The Small Algorithms

These are very straightforward and I will omit them here for brevity: head, tail, size, concat (variadic!), any_of, and is_empty.

take_by

To generate the X typelist above, we need something like:

template <typename TL, int I>
using take_by = ???

The implementation of this is to make a typelist that is I copies of TL, each one dropping a steadily larger prefix off the top. Once we have that, we need to zip all the iterators together. So really, I need to start with the smaller pieces...

skip_n

Given a typelist, basically just call tail n times:

template <typename TL, int I>
struct skip_n_impl : skip_n_impl<tail<TL>, I-1> { };

template <typename TL>
struct skip_n_impl<TL, 0> {
    using type = TL;
};

template <typename TL, int I>
using skip_n = typename skip_n_impl<TL, I>::type;

There may be a better way to do this, but I'm not sure. So, skip_n<typelist<int, char, double>, 2> is typelist<double>.

zip

This is the tricky part. Basically, we have a list of lists of types. If any of those typelists is empty, we're done. Otherwise, we concat all the heads with a recursive call against all the tails.

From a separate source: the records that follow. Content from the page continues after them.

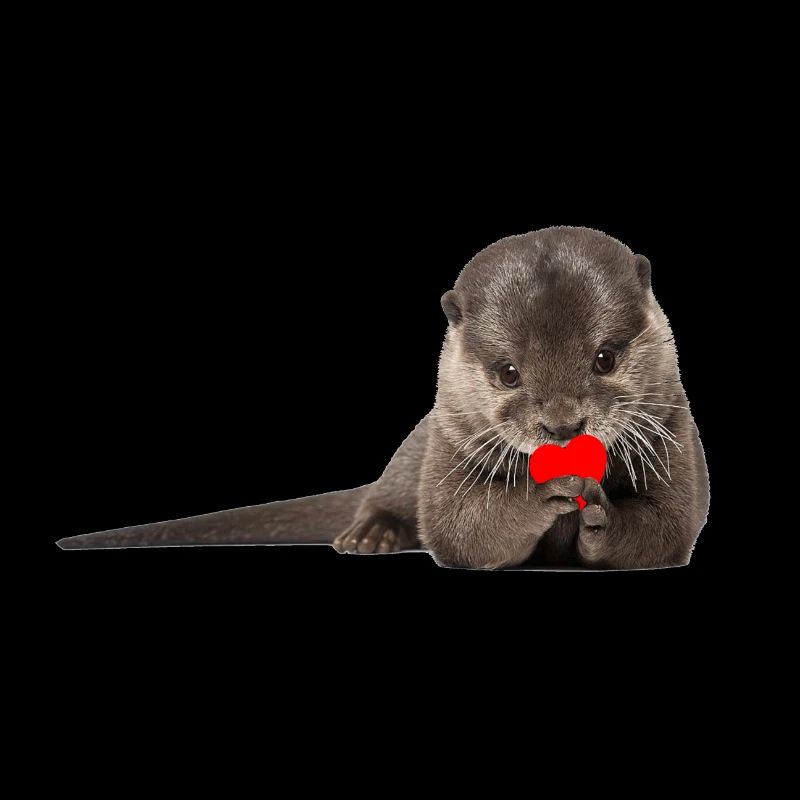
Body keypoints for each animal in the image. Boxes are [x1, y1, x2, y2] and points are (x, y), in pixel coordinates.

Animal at [57, 227, 709, 569]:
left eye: (605, 358)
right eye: (508, 372)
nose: (563, 425)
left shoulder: (673, 431)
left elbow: (666, 528)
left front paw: (602, 512)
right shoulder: (449, 443)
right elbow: (458, 528)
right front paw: (544, 489)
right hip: (413, 449)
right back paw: (368, 536)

We can't use std::conditional_t here due to eager evaluation of both parts, so I'm introducing two different impl types:

template <typename TL>
struct zip_impl;

template <typename TL, bool done>
struct zip_impl2;

template <typename TL>
struct zip_impl2<TL, true> {
    using type = typelist<>;
};

template <typename... Ts>
struct zip_impl2<typelist<Ts...>, false> {
    using type = concat<typelist<typelist<head<Ts>...>>,
                        typename zip_impl<typelist<tail<Ts>...>>::type
                        >;
};

template <typename... Ts>
struct zip_impl<typelist<Ts...>>
    : zip_impl2<typelist<Ts...>, any_of<is_empty<Ts>::value...>::value>
{ };

template <typename T>
using zip = typename zip_impl<T>::type;

This gives us the pieces to get back to take_by:

template <typename TL, int I, typename = std::make_index_sequence<I>>
struct take_by_impl;

template <typename TL, int I, std::size_t... Idx>
struct take_by_impl<TL, I, std::index_sequence<Idx...>>
{
    using iters = typelist<skip_n<TL, Idx>...>;
    using type = zip<iters>;
};

template <typename TL, int I>
using take_by = typename take_by_impl<TL, I>::type;

Hopefully that makes sense. First, we built up our "iterators" - which are all offset by one from each other. Then we just zip them up. Now we have the X, and all we need is:

**matches**:

template <typename SRC, typename SUB>
struct matches_impl
{
    template <typename TL, typename = std::make_index_sequence<size<TL>::value>>
    struct impl;

    template <typename... T, std::size_t... Idx>
    struct impl<typelist<T...>, std::index_sequence<Idx...>>
    {
        using type = concat<
            std::conditional_t<std::is_same<T, SUB>::value,
                typelist<std::integral_constant<std::size_t, Idx>>,
                typelist<>
                >...>;
    };

    using type = typename impl<take_by<SRC, size<SUB>::value>>::type;
};

template <typename SRC, typename SUB>
using matches = typename matches_impl<SRC, SUB>::type;

Basically, we end up creating a meta-list internally that would look like:

intlist<0>,
typelist<>,
typelist<>,
intlist<3>,
typelist<>,
...

But concat will drop the empties, so when that gets combined, we get what we wanted - intlist<0, 3, 7>.